16. The piezoelectric motor according to claim 15, wherein the first piezoelement is coupled to a first plurality of pushers configured to rotate the first rotor at a first forward rate of rotation when the first piezoelement is stimulated with the first exciter voltage, and the second piezoelement is coupled to a second plurality of pushers configured to engage the first rotor and rotate the first shaft in a second forward rate of rotation different than the first forward rate of rotation when the second piezoelement is stimulated with a second exciter voltage.

17. The piezoelectric motor according to claim 16, wherein first and second exciter voltages are the same.

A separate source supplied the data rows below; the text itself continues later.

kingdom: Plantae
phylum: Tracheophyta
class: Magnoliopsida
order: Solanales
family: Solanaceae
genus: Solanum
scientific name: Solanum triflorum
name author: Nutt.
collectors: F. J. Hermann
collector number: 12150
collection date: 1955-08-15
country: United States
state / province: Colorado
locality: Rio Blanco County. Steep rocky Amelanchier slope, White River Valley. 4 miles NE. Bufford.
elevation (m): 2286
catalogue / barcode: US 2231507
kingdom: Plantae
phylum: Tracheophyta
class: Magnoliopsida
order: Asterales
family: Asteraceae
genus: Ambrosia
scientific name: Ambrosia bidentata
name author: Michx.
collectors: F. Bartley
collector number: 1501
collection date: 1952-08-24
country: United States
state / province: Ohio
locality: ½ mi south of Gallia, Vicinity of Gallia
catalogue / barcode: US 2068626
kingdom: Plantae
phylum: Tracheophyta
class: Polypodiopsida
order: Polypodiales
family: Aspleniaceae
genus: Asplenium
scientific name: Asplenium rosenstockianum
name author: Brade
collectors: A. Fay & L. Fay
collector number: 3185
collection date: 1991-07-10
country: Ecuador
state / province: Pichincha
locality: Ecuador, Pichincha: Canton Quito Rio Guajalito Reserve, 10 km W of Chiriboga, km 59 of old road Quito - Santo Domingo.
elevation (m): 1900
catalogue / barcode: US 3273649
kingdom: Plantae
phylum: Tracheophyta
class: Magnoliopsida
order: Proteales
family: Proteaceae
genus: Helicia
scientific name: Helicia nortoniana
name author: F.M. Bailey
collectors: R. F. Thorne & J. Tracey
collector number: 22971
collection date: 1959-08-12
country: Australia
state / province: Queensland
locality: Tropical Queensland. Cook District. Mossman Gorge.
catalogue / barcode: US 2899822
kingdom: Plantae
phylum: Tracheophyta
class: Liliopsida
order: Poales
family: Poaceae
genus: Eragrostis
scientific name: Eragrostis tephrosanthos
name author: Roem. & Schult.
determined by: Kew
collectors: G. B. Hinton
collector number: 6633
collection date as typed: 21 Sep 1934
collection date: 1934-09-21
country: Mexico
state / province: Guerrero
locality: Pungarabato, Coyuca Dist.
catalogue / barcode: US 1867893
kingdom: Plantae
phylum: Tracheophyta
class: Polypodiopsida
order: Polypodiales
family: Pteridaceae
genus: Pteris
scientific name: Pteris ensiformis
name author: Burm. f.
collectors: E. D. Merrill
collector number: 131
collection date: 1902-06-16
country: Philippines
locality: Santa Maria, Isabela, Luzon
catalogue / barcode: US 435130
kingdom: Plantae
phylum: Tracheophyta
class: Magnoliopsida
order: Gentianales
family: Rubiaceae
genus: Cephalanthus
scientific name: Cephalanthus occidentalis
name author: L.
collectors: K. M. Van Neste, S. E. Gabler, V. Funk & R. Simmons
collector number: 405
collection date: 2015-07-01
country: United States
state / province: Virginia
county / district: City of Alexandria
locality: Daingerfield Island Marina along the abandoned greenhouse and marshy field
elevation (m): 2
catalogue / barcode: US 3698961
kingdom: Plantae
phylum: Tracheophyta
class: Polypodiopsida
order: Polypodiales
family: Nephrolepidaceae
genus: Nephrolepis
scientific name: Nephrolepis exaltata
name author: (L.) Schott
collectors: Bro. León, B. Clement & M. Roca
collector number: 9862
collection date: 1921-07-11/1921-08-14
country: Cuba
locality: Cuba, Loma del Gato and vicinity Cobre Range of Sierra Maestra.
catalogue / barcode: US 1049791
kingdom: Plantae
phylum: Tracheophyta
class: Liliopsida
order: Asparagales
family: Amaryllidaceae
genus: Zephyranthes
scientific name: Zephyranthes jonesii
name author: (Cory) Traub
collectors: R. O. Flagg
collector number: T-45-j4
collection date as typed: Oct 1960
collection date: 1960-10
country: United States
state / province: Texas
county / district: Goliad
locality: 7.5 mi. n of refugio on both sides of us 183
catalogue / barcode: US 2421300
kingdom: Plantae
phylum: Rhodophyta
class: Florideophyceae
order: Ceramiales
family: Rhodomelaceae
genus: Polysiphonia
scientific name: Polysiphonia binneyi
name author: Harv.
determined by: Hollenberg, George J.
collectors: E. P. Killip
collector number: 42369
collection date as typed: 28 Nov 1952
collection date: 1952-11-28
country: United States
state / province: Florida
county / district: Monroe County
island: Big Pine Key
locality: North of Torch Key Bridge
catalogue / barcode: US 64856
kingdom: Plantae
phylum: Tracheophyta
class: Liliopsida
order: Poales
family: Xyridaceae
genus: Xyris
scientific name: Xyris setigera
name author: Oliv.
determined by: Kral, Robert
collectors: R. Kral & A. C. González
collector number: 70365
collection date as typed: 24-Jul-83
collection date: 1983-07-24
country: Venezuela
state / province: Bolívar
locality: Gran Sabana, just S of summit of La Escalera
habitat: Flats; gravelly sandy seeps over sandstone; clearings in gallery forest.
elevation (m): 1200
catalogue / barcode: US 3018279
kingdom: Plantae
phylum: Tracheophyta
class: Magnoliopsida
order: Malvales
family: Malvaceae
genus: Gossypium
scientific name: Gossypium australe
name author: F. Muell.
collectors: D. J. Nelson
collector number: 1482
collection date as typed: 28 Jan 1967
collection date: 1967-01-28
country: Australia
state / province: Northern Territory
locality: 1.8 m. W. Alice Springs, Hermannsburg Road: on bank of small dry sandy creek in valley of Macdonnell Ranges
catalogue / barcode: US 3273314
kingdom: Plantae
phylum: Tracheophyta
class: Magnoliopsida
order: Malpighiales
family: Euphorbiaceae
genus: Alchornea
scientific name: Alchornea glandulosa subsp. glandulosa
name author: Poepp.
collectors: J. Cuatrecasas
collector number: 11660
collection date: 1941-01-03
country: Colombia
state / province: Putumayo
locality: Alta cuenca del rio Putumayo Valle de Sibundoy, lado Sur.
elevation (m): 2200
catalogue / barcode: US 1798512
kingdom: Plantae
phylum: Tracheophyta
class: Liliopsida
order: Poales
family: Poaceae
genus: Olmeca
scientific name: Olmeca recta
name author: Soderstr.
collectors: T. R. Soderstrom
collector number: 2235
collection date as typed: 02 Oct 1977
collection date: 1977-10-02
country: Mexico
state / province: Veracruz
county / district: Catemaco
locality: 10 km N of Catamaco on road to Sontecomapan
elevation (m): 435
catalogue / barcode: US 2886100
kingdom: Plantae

18. The piezoelectric motor according to claim 16, wherein the second forward rate of rotation is greater than the first forward rate of rotation.

19. The piezoelectric motor according to claim 16, wherein the second forward rate of rotation is approximately twice the first forward rate of rotation.

20. The piezoelectric motor according to claim 16, wherein the first and second plurality of pushers disposed on each of the first and second piezoelement are configured to frictionally engage the first rotor in a clutch-like engagement when the first and second piezoelement are not excited, whereby the third piezoelement is prevented from rotating.

21. The piezoelectric motor according to claim 16, further comprising a plurality of pushers disposed on each of the third and fourth piezoelement, the pushers configured to frictionally engage the second rotor in a clutch-like engagement when the third and fourth piezoelement are not excited, whereby the first and second shaft are rotationally locked with the second rotor.

22. The piezoelectric motor according to claim 16, wherein the third piezoelement is coupled to a plurality of pushers configured to rotate the second rotor in a reverse direction opposite the forward direction when the third piezoelement is stimulated with a third exciter voltage.

23. The piezoelectric motor according to claim 22, wherein the third piezoelement is configured to rotate the second rotor at a first reverse rate of rotation, and the fourth piezoelement is coupled to a plurality of pushers configured to engage the second rotor and rotate the second shaft in the reverse direction at a second reverse rate of rotation different from the first rate of rotation when the fourth piezoelement is stimulated with a fourth exciter voltage.